▶ [Task brief] Write out the lines of the entries exactly, from the start of the entries up to and including the line containing "- **Comprehensive tests**: 20+". Leave the pictures out of your answer.

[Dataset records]
%%

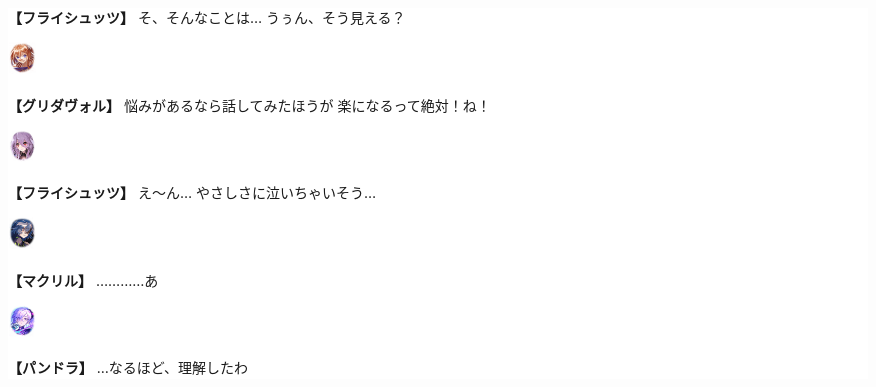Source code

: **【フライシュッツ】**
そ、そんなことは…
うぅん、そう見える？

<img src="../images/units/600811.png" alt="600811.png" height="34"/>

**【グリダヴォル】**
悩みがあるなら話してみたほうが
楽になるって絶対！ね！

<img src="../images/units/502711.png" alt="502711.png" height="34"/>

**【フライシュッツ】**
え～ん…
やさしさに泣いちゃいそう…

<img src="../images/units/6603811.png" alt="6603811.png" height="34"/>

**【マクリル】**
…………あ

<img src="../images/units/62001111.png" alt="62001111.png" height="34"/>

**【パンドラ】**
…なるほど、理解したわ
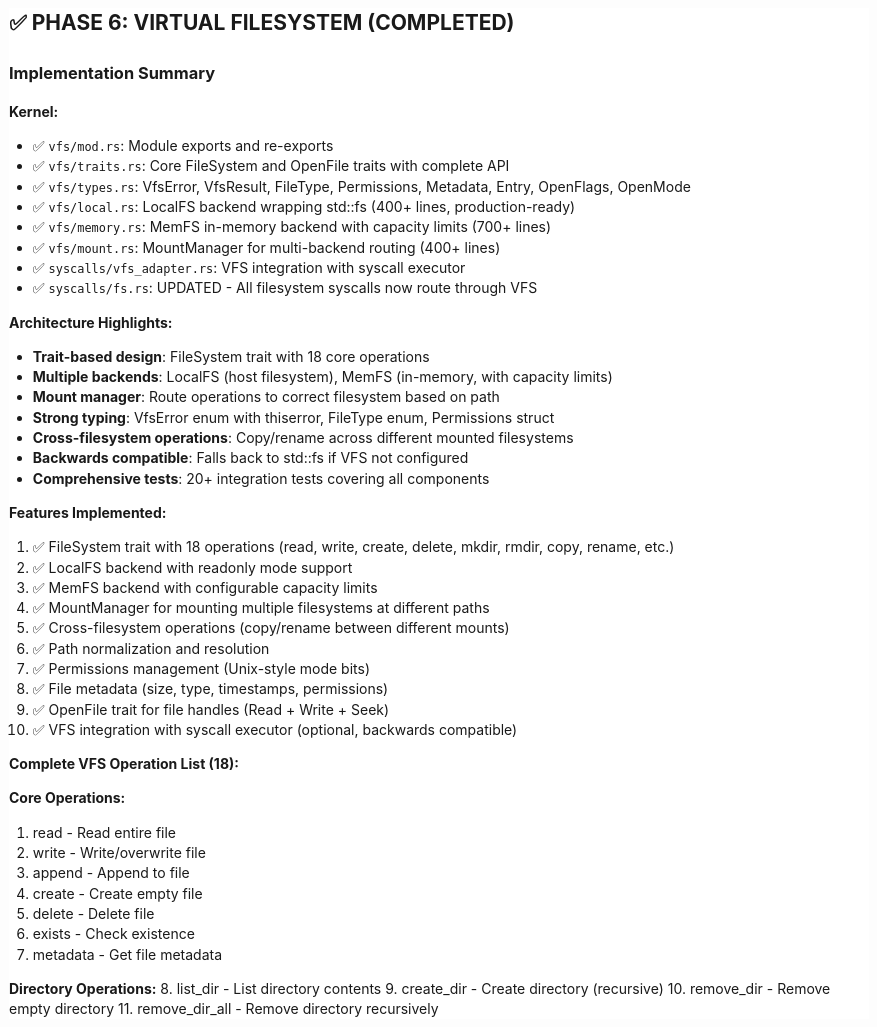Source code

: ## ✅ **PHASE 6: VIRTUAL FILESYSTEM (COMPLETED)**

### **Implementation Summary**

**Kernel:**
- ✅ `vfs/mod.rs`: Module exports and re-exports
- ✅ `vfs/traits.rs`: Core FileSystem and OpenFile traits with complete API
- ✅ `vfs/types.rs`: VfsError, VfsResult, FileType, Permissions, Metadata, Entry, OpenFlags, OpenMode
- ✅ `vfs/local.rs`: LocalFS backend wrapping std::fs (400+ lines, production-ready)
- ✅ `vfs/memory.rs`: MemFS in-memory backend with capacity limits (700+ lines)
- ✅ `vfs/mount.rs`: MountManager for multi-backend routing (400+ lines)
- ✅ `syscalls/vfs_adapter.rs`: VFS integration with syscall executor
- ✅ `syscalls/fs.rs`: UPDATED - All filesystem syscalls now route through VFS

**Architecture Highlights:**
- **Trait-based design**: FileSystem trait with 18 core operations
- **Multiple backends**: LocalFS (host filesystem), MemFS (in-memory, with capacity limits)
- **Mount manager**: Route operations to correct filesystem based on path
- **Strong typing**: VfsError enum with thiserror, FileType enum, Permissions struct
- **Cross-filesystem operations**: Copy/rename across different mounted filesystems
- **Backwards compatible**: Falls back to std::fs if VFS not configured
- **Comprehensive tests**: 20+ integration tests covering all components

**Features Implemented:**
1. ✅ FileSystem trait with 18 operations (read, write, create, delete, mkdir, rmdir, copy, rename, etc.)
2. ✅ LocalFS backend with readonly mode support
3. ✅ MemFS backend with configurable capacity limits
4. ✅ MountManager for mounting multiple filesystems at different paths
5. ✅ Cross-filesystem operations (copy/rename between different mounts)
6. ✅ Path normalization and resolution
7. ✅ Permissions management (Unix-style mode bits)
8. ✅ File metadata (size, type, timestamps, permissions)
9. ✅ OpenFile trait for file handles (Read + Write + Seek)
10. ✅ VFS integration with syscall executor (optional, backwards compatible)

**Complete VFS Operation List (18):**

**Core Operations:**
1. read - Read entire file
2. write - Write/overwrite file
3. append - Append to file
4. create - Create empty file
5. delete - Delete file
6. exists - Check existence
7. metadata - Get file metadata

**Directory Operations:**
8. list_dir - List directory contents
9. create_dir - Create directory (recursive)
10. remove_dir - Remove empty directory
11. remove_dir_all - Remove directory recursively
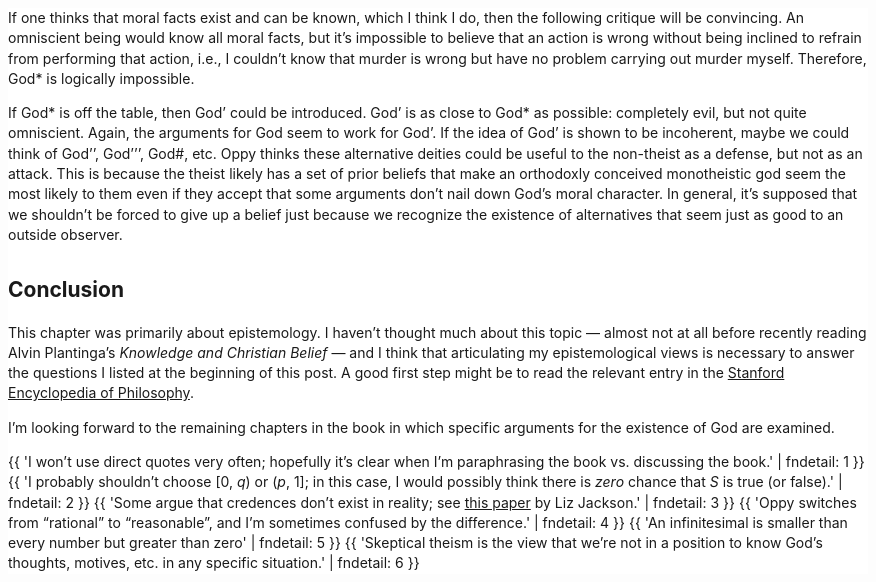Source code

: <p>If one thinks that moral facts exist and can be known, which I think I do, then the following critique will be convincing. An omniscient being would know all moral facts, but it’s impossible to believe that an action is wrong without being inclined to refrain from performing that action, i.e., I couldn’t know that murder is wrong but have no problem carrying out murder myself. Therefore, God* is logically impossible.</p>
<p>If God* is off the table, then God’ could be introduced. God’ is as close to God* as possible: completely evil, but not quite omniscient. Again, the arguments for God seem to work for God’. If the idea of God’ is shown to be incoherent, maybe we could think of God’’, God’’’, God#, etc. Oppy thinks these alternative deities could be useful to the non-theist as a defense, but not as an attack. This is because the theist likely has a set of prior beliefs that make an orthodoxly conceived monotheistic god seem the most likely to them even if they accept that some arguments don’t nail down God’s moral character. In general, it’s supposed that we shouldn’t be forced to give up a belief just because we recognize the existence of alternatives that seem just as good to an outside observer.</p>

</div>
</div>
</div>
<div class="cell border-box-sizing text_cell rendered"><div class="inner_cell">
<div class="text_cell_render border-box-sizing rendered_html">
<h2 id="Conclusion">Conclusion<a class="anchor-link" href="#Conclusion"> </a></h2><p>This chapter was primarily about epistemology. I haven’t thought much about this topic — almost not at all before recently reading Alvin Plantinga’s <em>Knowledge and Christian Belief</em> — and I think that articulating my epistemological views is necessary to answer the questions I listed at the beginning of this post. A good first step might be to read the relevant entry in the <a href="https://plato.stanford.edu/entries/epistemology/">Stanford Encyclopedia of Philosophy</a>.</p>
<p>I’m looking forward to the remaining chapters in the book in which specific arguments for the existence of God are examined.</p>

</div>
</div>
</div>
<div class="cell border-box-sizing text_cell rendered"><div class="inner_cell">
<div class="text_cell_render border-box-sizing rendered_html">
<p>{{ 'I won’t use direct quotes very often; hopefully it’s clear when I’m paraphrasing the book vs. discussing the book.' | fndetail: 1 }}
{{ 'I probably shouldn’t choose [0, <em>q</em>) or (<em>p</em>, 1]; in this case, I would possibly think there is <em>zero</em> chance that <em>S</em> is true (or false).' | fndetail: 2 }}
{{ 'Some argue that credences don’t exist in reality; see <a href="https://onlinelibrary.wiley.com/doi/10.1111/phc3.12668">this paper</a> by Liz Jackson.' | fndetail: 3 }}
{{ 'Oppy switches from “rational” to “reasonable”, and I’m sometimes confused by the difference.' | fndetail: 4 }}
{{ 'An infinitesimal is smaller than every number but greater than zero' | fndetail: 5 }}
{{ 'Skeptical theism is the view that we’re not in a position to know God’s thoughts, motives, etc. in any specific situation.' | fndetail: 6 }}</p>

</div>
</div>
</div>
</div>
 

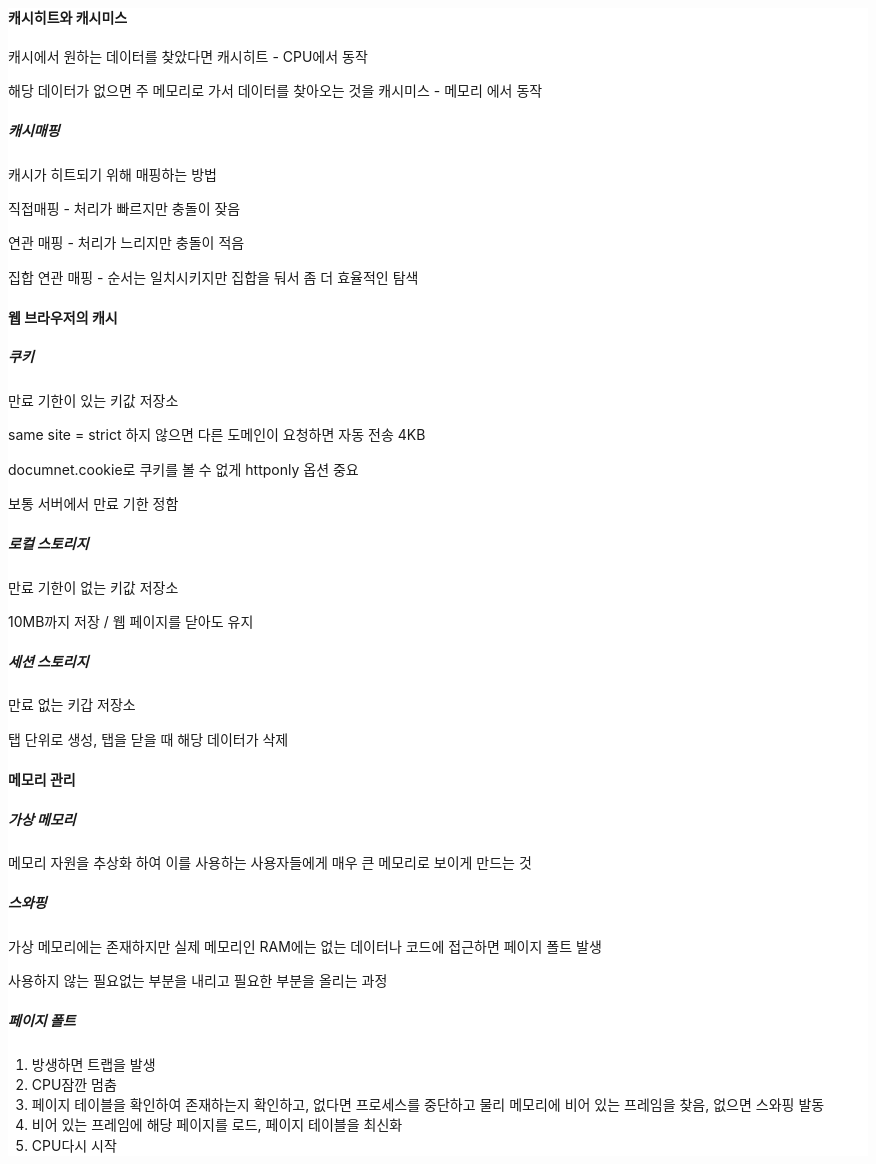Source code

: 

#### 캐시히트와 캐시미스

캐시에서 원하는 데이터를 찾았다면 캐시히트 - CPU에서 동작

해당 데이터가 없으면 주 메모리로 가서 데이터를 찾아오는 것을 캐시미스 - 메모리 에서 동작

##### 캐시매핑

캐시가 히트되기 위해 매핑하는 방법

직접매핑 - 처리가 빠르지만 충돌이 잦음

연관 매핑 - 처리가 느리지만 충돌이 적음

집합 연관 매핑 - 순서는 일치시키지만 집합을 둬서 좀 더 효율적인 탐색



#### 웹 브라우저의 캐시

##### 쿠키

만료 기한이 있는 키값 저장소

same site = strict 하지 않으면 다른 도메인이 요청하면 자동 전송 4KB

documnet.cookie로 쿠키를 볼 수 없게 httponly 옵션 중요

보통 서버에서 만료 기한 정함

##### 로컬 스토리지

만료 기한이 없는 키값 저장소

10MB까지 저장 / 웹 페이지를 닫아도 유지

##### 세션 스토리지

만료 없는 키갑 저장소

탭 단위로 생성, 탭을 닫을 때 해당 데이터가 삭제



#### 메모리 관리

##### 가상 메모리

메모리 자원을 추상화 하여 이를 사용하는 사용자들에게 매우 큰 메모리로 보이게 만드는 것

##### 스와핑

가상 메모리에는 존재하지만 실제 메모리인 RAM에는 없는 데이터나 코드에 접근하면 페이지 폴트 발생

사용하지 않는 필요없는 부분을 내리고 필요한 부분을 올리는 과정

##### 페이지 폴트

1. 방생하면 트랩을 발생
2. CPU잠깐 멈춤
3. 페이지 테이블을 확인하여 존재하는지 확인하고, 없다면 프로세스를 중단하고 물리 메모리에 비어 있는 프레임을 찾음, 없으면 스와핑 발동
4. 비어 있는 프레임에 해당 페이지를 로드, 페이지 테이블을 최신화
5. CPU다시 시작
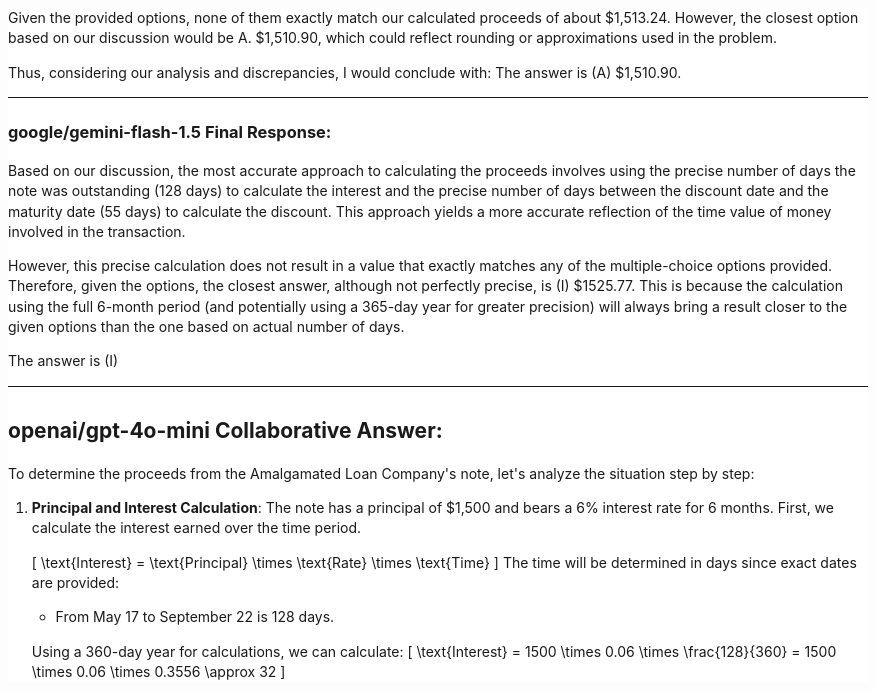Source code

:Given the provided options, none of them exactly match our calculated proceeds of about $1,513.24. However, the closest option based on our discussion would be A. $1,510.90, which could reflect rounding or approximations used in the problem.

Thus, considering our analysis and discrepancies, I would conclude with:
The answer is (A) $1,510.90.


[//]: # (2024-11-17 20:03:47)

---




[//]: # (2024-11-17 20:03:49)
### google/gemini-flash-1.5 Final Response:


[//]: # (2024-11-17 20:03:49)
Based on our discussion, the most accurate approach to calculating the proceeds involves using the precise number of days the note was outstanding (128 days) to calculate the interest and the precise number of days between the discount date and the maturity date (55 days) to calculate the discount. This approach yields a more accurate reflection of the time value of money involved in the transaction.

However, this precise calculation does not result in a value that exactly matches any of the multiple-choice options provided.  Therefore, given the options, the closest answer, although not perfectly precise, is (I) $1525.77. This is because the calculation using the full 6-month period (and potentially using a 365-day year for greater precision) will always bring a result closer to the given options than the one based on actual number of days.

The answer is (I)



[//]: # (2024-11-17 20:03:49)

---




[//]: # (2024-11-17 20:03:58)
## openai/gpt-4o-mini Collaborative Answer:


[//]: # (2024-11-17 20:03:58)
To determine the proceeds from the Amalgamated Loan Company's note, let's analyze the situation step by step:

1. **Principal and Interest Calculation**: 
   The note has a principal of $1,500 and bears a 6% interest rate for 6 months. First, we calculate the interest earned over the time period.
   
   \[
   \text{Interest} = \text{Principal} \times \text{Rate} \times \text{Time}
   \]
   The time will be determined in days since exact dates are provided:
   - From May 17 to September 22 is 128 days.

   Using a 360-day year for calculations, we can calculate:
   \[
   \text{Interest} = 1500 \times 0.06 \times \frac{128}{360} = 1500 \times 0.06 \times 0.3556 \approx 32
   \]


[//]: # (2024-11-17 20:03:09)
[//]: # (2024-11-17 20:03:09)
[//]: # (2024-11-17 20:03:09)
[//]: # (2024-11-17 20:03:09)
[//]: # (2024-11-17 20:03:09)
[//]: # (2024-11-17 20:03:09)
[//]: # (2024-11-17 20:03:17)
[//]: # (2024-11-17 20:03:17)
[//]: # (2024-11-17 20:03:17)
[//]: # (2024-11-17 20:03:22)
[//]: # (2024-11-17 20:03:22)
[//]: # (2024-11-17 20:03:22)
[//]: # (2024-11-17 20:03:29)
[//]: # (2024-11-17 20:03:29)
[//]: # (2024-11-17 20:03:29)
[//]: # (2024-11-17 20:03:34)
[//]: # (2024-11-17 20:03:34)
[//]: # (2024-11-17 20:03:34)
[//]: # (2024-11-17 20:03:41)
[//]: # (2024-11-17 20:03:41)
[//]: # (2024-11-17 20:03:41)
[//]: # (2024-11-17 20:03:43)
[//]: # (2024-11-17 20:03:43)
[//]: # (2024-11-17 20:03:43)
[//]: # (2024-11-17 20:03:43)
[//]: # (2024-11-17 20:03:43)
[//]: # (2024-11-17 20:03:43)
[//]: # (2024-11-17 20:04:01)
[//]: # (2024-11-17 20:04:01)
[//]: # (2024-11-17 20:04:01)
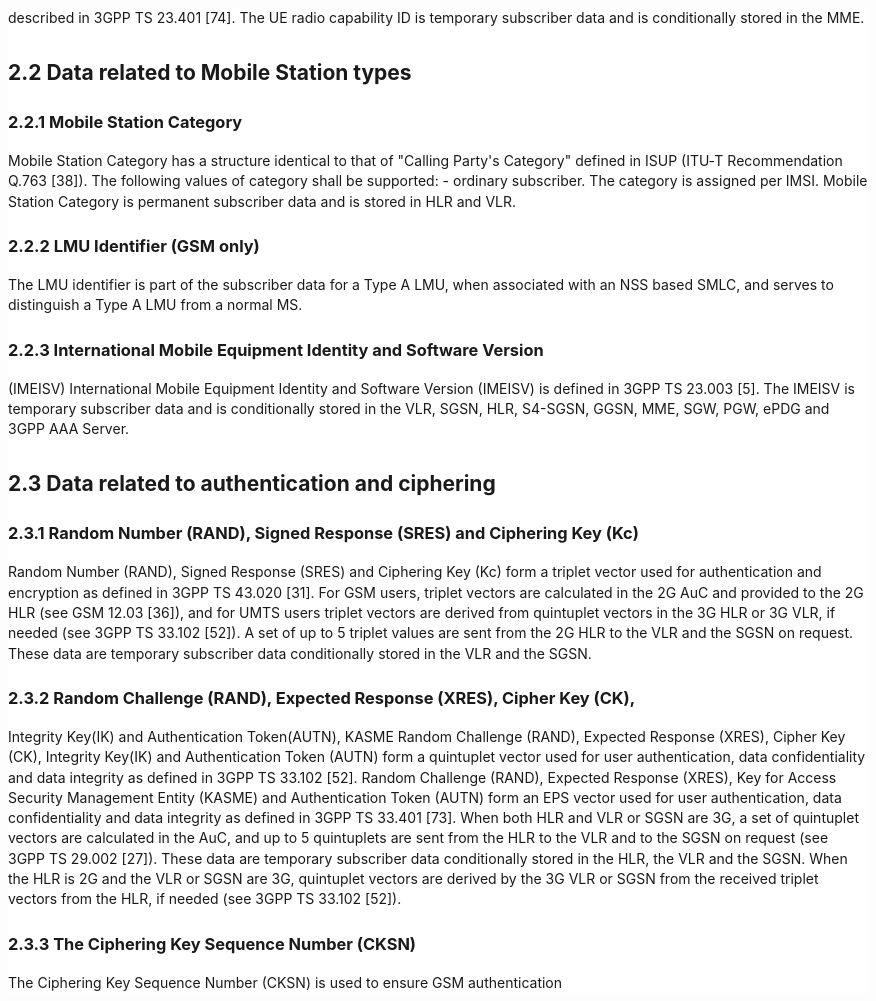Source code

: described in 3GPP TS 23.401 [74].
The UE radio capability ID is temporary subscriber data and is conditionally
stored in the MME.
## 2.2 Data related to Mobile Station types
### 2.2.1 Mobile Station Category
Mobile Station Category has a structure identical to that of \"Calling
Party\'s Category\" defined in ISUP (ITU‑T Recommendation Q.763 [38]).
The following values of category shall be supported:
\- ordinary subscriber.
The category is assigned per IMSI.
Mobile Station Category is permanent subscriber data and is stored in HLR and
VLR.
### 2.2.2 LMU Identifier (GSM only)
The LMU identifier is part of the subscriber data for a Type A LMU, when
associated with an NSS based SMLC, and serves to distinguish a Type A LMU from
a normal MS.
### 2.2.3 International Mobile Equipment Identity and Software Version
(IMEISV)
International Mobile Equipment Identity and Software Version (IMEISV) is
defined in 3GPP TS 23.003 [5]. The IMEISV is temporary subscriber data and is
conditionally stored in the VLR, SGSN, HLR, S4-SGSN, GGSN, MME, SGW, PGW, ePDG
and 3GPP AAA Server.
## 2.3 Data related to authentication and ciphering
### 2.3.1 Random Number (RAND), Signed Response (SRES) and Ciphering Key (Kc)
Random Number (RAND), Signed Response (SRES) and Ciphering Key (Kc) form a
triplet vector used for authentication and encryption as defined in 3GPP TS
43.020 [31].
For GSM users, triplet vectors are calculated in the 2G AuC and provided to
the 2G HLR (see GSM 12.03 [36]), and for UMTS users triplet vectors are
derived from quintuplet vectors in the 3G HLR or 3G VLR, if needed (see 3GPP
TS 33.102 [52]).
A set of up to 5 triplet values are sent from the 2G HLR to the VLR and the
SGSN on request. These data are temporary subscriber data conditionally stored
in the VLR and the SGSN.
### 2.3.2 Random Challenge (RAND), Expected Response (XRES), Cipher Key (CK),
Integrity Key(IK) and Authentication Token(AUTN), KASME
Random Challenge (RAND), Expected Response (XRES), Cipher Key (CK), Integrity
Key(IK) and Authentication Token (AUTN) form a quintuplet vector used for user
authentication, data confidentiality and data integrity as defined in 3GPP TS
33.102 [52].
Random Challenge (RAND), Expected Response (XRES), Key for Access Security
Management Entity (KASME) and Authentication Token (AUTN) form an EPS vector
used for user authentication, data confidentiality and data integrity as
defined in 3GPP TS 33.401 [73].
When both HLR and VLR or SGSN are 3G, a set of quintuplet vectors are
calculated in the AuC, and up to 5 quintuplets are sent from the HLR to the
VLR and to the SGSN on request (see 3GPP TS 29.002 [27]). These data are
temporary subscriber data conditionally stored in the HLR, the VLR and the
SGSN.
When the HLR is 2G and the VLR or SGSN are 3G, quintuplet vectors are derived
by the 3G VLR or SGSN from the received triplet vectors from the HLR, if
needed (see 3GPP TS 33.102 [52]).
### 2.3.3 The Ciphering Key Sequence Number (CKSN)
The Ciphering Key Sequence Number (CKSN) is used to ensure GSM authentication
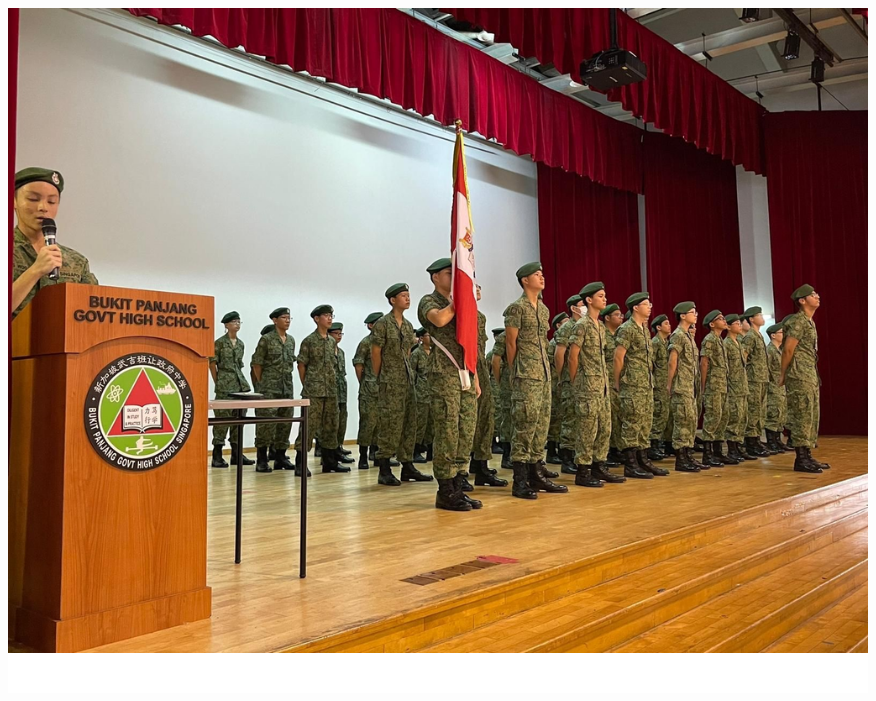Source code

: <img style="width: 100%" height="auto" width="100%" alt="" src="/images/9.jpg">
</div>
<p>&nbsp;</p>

%%

▶ [Task response]
Source code

: **【フライシュッツ】**
そ、そんなことは…
うぅん、そう見える？

<img src="../images/units/600811.png" alt="600811.png" height="34"/>

**【グリダヴォル】**
悩みがあるなら話してみたほうが
楽になるって絶対！ね！

<img src="../images/units/502711.png" alt="502711.png" height="34"/>

**【フライシュッツ】**
え～ん…
やさしさに泣いちゃいそう…

<img src="../images/units/6603811.png" alt="6603811.png" height="34"/>

**【マクリル】**
…………あ

<img src="../images/units/62001111.png" alt="62001111.png" height="34"/>

**【パンドラ】**
…なるほど、理解したわ
Source code

: ## ✅ **PHASE 6: VIRTUAL FILESYSTEM (COMPLETED)**

### **Implementation Summary**

**Kernel:**
- ✅ `vfs/mod.rs`: Module exports and re-exports
- ✅ `vfs/traits.rs`: Core FileSystem and OpenFile traits with complete API
- ✅ `vfs/types.rs`: VfsError, VfsResult, FileType, Permissions, Metadata, Entry, OpenFlags, OpenMode
- ✅ `vfs/local.rs`: LocalFS backend wrapping std::fs (400+ lines, production-ready)
- ✅ `vfs/memory.rs`: MemFS in-memory backend with capacity limits (700+ lines)
- ✅ `vfs/mount.rs`: MountManager for multi-backend routing (400+ lines)
- ✅ `syscalls/vfs_adapter.rs`: VFS integration with syscall executor
- ✅ `syscalls/fs.rs`: UPDATED - All filesystem syscalls now route through VFS

**Architecture Highlights:**
- **Trait-based design**: FileSystem trait with 18 core operations
- **Multiple backends**: LocalFS (host filesystem), MemFS (in-memory, with capacity limits)
- **Mount manager**: Route operations to correct filesystem based on path
- **Strong typing**: VfsError enum with thiserror, FileType enum, Permissions struct
- **Cross-filesystem operations**: Copy/rename across different mounted filesystems
- **Backwards compatible**: Falls back to std::fs if VFS not configured
- **Comprehensive tests**: 20+ integration tests covering all components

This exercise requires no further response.